2. I personally use Flitz Metal Polish with great results.

3. You can do absolutely everything you need to do by hand.


Good luck, I hope you achieve the results you want.

Kenny
 
See Post #24 for a REALLY high shine SP and post 43 for a Security Six

http://rugerforum.net/projects/8010-polishing-sp101.html

If you like the look, the rest of the thread talks about how.
 
May l first of all say a very big thank you to all who sent me advice on this topic...........WOW! what a friendly Forum!

Now though l am faced with another small problem..............do l try to get my old fingers rubbing away with the polishes you suggested..........or do l start looking in the 'For Sale' section for one already done....................
Gosh decisions like this are better made after a glass of Scotch Whisky!!!

Methinks l should start dropping hints to HWMBO about this and see if she takes the hint.

Safe shooting and thanks once again
 
post 11 on this thread on the firingline.com, by brewman gives a good description of how polishing to a mirror finish is supposed to work.

The only thing he leaves out is that you must maintain regularity in the curves and the flats must be FLAT. Any irregularity will be PAINFULLY obvious with distortion of the reflections in the finish. Think of a "fun-house" mirror. You don't want that look on your gun.

That unevenness is probably the greatest danger when using a hand-held powered tool, like the Dremel.

I would suggest you get whatever you decide to use as polish and tools and then get a piece of scrap steel about 1" by 4" or larger and see how you do with it (all the way to completion) before you tackle your gun.
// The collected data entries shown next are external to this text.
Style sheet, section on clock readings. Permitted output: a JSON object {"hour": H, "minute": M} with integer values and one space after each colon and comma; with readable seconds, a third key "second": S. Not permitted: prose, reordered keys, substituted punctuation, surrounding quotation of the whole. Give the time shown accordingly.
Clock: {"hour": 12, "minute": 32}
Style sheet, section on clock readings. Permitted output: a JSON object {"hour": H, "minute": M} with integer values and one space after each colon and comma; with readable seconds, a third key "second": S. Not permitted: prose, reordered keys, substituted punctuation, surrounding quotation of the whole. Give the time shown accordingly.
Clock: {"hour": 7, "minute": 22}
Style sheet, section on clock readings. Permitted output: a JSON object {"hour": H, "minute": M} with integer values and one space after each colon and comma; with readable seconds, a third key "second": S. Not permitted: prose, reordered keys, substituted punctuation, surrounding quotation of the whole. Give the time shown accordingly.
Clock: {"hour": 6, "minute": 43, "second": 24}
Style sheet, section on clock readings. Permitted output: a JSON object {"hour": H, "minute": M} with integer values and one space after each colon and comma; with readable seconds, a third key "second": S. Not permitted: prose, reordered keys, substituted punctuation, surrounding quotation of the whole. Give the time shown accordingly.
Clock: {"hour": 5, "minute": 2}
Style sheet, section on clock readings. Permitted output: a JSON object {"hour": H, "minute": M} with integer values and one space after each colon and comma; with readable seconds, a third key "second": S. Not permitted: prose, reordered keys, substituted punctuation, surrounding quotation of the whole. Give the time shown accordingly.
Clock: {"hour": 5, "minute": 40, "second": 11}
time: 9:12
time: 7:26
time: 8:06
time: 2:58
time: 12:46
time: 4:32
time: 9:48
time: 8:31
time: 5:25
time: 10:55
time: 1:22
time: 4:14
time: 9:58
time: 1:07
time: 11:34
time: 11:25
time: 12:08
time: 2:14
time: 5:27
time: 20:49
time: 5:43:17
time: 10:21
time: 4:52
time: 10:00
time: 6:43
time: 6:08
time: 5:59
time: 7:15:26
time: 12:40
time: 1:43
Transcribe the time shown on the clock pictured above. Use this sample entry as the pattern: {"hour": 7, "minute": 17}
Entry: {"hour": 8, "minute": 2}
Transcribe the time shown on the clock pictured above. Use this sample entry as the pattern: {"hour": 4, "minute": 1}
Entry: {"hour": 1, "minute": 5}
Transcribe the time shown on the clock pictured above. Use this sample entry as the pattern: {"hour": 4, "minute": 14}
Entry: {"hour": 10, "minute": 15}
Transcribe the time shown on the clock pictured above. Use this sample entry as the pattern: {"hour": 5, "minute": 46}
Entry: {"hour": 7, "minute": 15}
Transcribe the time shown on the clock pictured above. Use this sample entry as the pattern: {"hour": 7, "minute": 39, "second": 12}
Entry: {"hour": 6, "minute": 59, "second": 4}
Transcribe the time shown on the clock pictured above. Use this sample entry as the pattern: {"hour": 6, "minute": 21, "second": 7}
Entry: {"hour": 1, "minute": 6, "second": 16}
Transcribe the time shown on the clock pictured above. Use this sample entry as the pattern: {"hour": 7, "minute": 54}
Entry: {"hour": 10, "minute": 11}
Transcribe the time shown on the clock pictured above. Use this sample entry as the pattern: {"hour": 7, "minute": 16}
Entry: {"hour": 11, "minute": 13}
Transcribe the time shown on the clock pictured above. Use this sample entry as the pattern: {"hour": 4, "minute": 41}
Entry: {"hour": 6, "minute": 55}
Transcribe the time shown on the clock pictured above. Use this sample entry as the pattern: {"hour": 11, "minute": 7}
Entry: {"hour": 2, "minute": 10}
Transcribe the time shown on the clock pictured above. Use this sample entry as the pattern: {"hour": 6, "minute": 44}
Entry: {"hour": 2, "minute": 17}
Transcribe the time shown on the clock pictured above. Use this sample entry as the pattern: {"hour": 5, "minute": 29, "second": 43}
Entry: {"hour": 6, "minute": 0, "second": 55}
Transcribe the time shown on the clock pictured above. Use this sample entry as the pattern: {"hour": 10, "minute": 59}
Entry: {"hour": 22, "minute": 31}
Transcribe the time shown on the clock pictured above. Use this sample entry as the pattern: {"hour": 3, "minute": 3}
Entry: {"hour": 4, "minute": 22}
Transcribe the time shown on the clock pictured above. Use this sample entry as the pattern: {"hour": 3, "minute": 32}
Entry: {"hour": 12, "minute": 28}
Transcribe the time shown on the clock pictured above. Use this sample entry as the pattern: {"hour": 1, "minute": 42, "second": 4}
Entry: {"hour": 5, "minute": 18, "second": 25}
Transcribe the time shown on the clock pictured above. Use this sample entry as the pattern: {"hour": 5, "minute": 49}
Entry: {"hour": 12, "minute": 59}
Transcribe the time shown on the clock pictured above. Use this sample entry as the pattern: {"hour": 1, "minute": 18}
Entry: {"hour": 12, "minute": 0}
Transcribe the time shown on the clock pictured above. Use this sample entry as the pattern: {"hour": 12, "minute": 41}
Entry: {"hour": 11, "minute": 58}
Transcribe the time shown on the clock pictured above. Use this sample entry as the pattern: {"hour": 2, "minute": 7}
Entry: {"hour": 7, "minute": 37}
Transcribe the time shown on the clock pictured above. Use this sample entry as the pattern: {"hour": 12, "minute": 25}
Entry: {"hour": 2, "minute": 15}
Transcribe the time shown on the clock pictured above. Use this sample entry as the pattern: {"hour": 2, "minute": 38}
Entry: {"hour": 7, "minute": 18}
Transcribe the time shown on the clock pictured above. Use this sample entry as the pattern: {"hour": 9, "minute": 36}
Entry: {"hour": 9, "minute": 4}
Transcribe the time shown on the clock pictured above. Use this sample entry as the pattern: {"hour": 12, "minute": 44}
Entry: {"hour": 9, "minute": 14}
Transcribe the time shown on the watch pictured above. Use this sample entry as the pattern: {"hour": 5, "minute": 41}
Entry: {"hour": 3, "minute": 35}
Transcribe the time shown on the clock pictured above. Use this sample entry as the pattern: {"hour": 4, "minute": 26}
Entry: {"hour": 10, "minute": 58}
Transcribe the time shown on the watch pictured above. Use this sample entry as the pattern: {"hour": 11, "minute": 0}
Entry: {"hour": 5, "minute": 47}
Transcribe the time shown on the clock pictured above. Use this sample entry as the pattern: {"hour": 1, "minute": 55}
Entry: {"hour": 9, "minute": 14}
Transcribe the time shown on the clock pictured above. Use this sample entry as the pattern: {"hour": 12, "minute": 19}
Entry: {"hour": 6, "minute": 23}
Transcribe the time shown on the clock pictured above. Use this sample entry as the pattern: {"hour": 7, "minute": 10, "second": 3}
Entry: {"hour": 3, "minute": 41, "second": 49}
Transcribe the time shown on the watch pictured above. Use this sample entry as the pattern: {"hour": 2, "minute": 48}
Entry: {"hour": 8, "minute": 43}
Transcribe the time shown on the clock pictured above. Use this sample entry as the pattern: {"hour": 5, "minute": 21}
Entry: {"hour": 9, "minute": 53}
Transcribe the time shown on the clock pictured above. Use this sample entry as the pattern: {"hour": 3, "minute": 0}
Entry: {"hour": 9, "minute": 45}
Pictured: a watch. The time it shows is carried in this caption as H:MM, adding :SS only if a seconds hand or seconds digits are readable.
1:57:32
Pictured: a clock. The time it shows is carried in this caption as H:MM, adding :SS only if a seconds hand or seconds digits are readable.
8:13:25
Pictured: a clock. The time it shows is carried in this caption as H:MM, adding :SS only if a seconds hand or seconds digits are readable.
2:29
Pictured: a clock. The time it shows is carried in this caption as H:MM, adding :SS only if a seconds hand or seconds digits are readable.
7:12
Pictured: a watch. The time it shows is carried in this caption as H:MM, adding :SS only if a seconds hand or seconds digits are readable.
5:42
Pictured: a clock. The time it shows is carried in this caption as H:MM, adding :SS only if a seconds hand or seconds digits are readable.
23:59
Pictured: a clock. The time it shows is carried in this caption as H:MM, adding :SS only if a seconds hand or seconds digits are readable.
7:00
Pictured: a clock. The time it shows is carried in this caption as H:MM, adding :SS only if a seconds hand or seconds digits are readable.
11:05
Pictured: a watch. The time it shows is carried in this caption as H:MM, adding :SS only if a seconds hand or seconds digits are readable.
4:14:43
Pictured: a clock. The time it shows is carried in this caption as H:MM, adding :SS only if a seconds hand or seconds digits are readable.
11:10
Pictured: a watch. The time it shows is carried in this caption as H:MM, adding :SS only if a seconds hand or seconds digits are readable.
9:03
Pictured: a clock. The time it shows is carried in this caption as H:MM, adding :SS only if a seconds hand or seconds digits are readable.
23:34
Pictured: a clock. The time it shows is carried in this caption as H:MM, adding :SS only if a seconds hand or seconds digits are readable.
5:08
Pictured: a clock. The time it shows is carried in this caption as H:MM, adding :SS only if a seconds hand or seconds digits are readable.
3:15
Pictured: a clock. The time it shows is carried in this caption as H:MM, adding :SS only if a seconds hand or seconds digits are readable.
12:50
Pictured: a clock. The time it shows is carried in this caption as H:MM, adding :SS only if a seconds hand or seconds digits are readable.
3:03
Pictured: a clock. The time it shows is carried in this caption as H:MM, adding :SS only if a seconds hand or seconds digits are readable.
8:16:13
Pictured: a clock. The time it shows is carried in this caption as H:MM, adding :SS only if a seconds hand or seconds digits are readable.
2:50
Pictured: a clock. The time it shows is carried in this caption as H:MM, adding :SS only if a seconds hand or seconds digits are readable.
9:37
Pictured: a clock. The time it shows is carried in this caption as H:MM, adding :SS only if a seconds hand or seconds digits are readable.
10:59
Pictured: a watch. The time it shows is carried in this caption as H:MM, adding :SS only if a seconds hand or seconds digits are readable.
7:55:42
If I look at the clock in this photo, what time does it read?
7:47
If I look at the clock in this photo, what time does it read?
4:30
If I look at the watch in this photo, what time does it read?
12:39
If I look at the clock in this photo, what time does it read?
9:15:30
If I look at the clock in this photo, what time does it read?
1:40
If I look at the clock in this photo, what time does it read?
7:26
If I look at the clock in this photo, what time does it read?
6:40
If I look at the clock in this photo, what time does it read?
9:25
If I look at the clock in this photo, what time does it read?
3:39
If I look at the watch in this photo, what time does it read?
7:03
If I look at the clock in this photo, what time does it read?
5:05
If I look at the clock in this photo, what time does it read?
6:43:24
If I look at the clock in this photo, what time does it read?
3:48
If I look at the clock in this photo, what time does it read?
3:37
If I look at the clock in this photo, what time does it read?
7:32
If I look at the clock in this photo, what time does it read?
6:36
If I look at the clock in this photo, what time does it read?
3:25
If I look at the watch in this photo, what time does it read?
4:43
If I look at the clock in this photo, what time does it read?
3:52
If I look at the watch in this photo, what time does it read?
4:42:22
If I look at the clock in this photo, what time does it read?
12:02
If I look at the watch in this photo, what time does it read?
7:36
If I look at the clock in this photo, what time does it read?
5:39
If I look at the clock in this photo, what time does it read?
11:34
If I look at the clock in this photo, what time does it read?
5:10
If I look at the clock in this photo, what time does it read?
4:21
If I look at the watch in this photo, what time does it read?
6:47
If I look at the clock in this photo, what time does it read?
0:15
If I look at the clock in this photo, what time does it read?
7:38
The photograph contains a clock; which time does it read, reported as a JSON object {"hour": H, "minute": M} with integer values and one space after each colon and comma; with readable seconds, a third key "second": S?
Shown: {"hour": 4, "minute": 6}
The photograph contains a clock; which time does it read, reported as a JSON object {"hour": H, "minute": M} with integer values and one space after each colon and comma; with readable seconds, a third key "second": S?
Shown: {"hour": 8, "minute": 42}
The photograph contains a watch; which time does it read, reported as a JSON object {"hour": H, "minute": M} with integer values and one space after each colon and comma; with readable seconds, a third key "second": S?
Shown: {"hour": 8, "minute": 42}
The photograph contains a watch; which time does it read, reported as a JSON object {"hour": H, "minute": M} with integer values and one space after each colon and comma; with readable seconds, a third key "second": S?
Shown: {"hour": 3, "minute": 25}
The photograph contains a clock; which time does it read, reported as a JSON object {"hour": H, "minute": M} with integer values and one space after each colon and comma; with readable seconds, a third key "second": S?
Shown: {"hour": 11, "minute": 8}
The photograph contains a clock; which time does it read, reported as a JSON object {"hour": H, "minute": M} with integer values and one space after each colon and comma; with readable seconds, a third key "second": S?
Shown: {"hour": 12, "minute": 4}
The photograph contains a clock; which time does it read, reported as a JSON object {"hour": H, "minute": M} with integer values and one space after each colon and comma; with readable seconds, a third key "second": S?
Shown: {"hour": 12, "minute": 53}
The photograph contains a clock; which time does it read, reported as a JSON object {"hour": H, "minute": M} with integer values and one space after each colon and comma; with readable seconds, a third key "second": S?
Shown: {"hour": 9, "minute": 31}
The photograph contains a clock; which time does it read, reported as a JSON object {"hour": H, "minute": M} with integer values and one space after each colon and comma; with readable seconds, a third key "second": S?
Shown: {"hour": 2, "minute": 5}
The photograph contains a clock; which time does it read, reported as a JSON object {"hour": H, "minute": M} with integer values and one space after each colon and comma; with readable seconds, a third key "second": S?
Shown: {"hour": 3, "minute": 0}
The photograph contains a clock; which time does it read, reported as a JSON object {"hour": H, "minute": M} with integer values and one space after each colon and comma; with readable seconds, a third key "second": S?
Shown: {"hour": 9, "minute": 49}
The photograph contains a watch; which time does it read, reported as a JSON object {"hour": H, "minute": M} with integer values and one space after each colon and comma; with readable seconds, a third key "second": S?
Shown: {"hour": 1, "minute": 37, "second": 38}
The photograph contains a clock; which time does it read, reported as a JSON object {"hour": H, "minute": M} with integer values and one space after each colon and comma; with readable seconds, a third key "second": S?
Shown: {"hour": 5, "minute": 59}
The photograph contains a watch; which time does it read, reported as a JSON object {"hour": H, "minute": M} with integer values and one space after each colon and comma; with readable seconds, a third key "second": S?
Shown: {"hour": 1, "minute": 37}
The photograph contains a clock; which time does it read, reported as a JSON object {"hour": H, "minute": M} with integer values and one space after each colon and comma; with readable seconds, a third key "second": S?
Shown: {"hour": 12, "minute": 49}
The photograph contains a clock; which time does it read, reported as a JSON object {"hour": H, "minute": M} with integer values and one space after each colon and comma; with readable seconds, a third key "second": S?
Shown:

If you get a thin piece, 3"x5", you can use it as a camp mirror, so you work will not be wasted.

http://thefiringline.com/forums/showthread.php?t=409271&highlight=polishing
brewman; Member-TheFiringLine; Location-South Australia said:
As a toolmaker and having worked for many years in the plastic molding industry I have polished countless dies to a high grade finish.

There is a vitally important step you are missing in the art of polishing.

Polishing is all about making scratches, making them all the same size and then just making them smaller and smaller until you can not see them.

First and most important rule is whenever you change grit size eg 400 to 600 change polish direction meaning polish across the grain of the last grit size. 90 degrees across the previous is optimal but 25 at least will still work if careful.

What this does is show up every tiny little 400 scratch that is left and it will stand out very clearly, you continue to use the current 600 grit until every scratch from the previous 400 is gone then you know every scratch on the surface is a 600 grit scratch. Go down to 800 change direction and polish out every little 600 scratch, got to 1000 change direction and polish out every 800 scratch. Do this until you finish with 1200 grit scratches any finer is not required and a waste of time unless you are making a mold for glasses lenses or something like that which must be perfect.

Buff it to a mirror like finish by getting some of the polishing soap / wax that you use on buffing wheels cut a small piece off and melt it gently in a steel can mix kerosene into it to form a paste, soak this paste into a small piece of felt and then use a wooden dowel on the felt to be like a polishing stone this will give the surface a final buff and shine it.

You will be amazed how good a polish you will get.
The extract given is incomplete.